Он не сказал «выпить», просто «чего–нибудь». Но я поняла, что значит это «что–нибудь».
— Да, — тихо сказала я. Меня трясло.
Мы даже не стали дожидаться, когда придем домой; слишком долго ждать. Мы зашли в ближайшее заведение, сразу очутились у стойки и залпом что–то проглотили. Через три минуты нас там не было. Сели в машину и поехали домой. Всю дорогу не произнесли ни слова.
Оно в каждом нашем поцелуе. Каждый раз застревает между губ. (Не слишком ли крепко я его поцеловала? Не подумает ли он, что тем самым я опять его прощала? Не слишком ли слабо я его поцеловала? Не подумает ли он, что я опять думала об этом?)
Это всюду, это всегда, это в нас самих.
Я не знаю, в чем суть этой страшной игры. Знаю только ее название. Имя ей жизнь.
Не совсем знаю, как в нее играть. Никто никогда меня не учил. Да никто этому и не учит. Знаю только, что мы, должно быть, играли не так. В ходе ее мы, не зная об этом, нарушали то одно правило, то другое.
Не знаю, каковы ставки. Знаю лишь, что мы их лишились, они не для нас.
Мы проиграли. Это все, что я знаю. Проиграли.
Глава 1
Дверь была закрыта. Она с жестокой категоричностью утверждала, что отныне закрыта навсегда. Ничто на свете не может заставить ее открыться. Двери порой могут сказать многое. Такие двери, как эта. Она была какой–то безжизненной, никуда не вела. За ней, в отличие от обычных дверей, ничего не начиналось. Ею что–то кончалось.
Над кнопкой звонка на деревянной дощечке небольшая продолговатая металлическая рамка для карточки с фамилией. Рамка пуста. Карточка исчезла.

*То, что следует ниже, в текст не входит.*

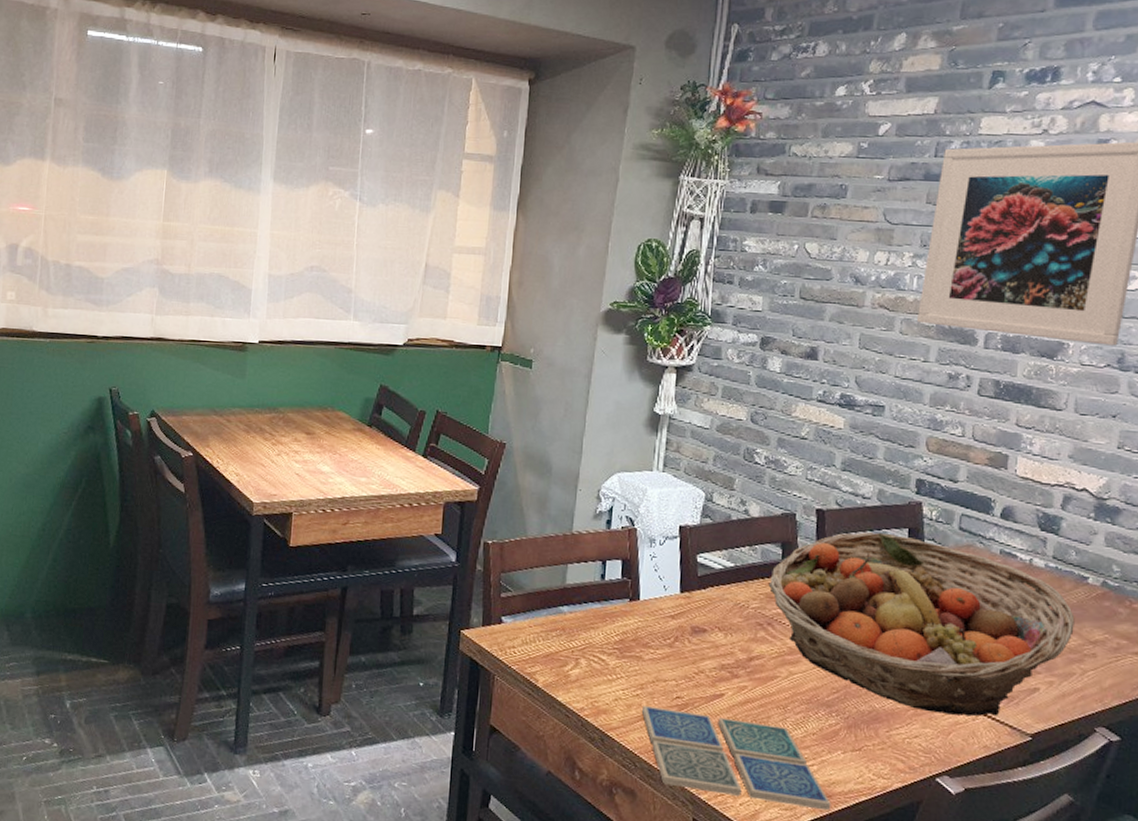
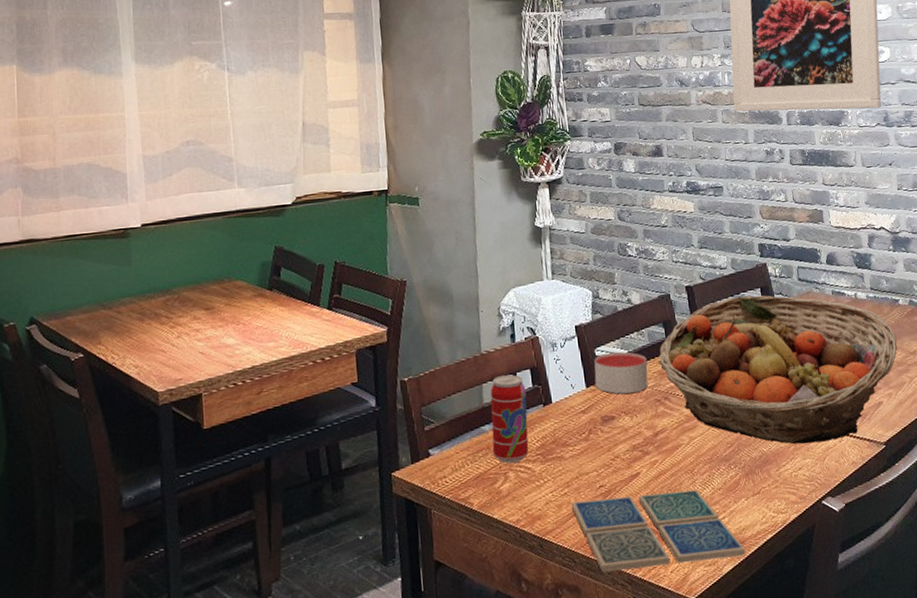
beverage can: none [567,560,614,652] -> present [490,374,529,464]
candle: none [691,561,755,610] -> present [594,351,649,394]

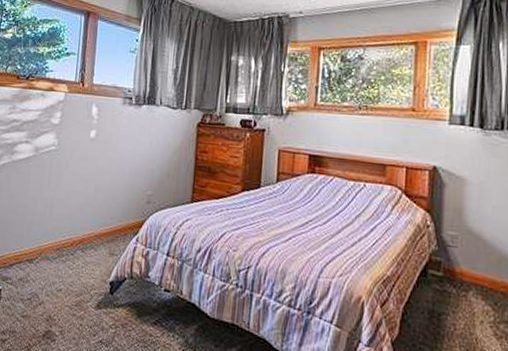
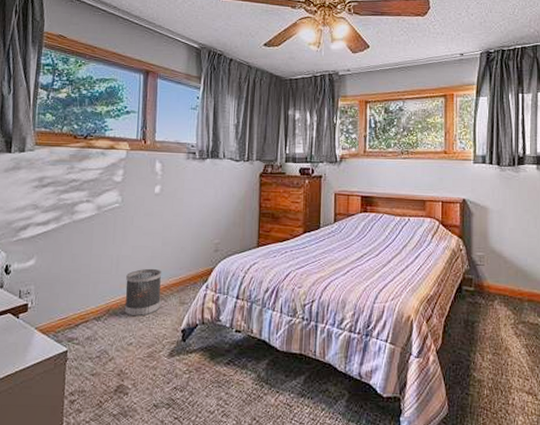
wastebasket: none [55,215,94,264] -> present [124,268,162,317]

Перед дверью неподвижно стоит девушка. Совершенно неподвижно. Так стоят, когда прошло уже очень много времени, и человек уже забыл, что нужно двигаться, привык не двигаться. Палец у кнопки, но больше на нее не жмет. Звонок за дверью молчит. Похоже, девушка так долго держала палец на кнопке, что забыла его убрать.
Девушке лет девятнадцать. Не те полные солнечных надежд девятнадцать, а безотрадные, лишенные каких–либо надежд. У незнакомки тонкие, изящные черты, но лицо исхудавшее, бледное, с запавшими щеками. Бесспорно красивое, но что–то подавило эту красоту, заставило отступить, не дает проявиться во всей полноте.